ExxonMobil strengthened its China links at LNG2019 in Shanghai in April. REUTERS/Stringer

News that Mozambique's government has approved ExxonMobil's Rovuma liquefied natural gas (LNG) development highlights the country's opportunity to become a key supplier to energy-hungry China – but Mozambique needs to act quickly to make the most of its chances.

Research published by Standard Bank in March argues that China’s need to adopt cleaner energy and switch from coal to gas opens the door. Mozambique, the piece argues, has the chance to follow the mining and food industries in Australia and New Zealand, which have become long-term suppliers to China and so strengthened their economies.

According to McKinsey, Chinese LNG import volumes surged 52% in the first half of 2018. In the period to 2022, McKinsey says, Chinese domestic production will fail to keep pace with demand and imports will continue to rise.

But Standard Bank warns of an “immense and permanent loss” to Mozambique if projects are delayed – for example through bureaucratic slowness in processing customs paperwork.

  • The bank is worried that the scale of the onshore projects needed will put an “unprecedented” strain on the country’s systems in terms of import and work permits, ID documents and construction approvals.
  • Security is also an ongoing concern that the government will need to address, Standard Bank says.

Standard Bank says that Rovuma is set to trigger a cycle of foreign direct investment in Mozambique that will last a decade. The bank’s research highlights the sensitivity of cashflows from the project to a range of possible delay scenarios. which would affect the government’s ability to repay its debt. Exxon is due to take a final investment decision on Rovuma later this year.

Slow burner

Asian markets for Mozambique’s LNG have started to open up. On Monday, Anadarko, which has agreed to be acquired by Occidental Petroleum, said that it had signed a deal to supply Japan’s JERA, the world’s biggest buyer of LNG,  as well as Taiwan’s CPC Corp. Anadarko and the other members of its consortium expect to take the final investment decision on their Offshore Area 1 project in June.

Standard Bank expects Mozambique to become the world’s fourth- or fifth-largest LNG producer over the next 30 years, and predicts that the country will be building new LNG capacity at a faster rate than Qatar.

Mozambique’s LNG projects have the potential to generate cashflow of around $100bn over their lifetimes, Akap Energy analyst Anish Kapadia argued in a piece published on Smart Karma in April. Kapadia points out that LNG catapulted Qatar into a leading position globally of GDP per head.

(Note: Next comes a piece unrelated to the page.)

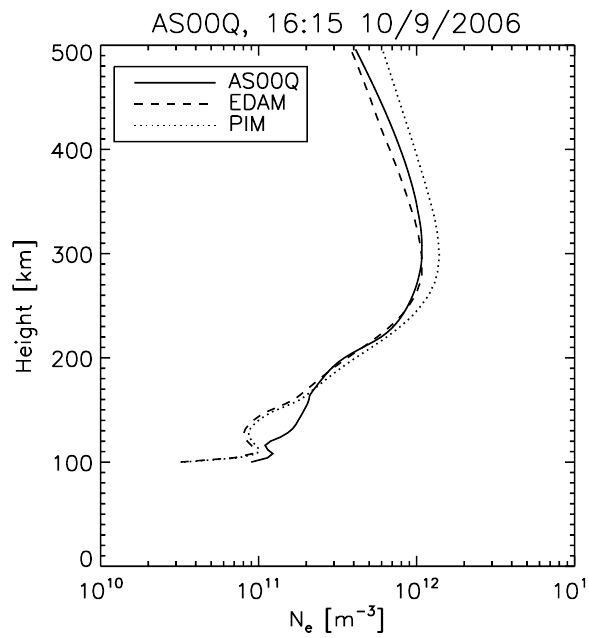
Fig. 3. Example comparison between PIM, EDAM and a ver- tical electron density profile measured by the Ascension Island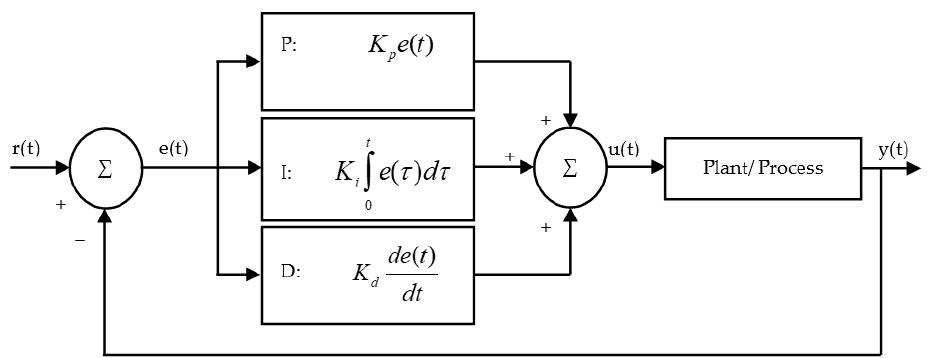
Figure 10. The diagram of a Proportional-Integral-Derivative (PID) controller.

  • Kapadia cautions that in Mozambique’s case, significant government revenues will only occur in the 2030s.
  • That implies a greater need for IMF support and access to international capital markets in the near term, he argues.
  • Key challenges will be the ability of partners to raise project-financing debt, and the funding of state oil company ENH’s obligations.
  • According to Kapadia, ENH’s total required investment into LNG’s projects is around 50% of Mozambique’s GDP, and may increase further.

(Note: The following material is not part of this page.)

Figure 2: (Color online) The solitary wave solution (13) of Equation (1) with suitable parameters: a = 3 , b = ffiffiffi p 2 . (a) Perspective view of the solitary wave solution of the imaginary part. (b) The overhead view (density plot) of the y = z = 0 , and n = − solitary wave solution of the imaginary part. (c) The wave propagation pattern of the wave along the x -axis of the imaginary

The high projected cashflow value given to Mozambique’s LNG is highly sensitive to future prices, Kapadia writes, and there is a longer term risk of these prices falling. Any delay in implementing projects could cause Mozambique to miss the boat.

Bottom line:

A global economic slowdown in the early 2020s would lead to weaker LNG prices and lower revenues for Mozambique. That lends real urgency to getting projects approved and implemented.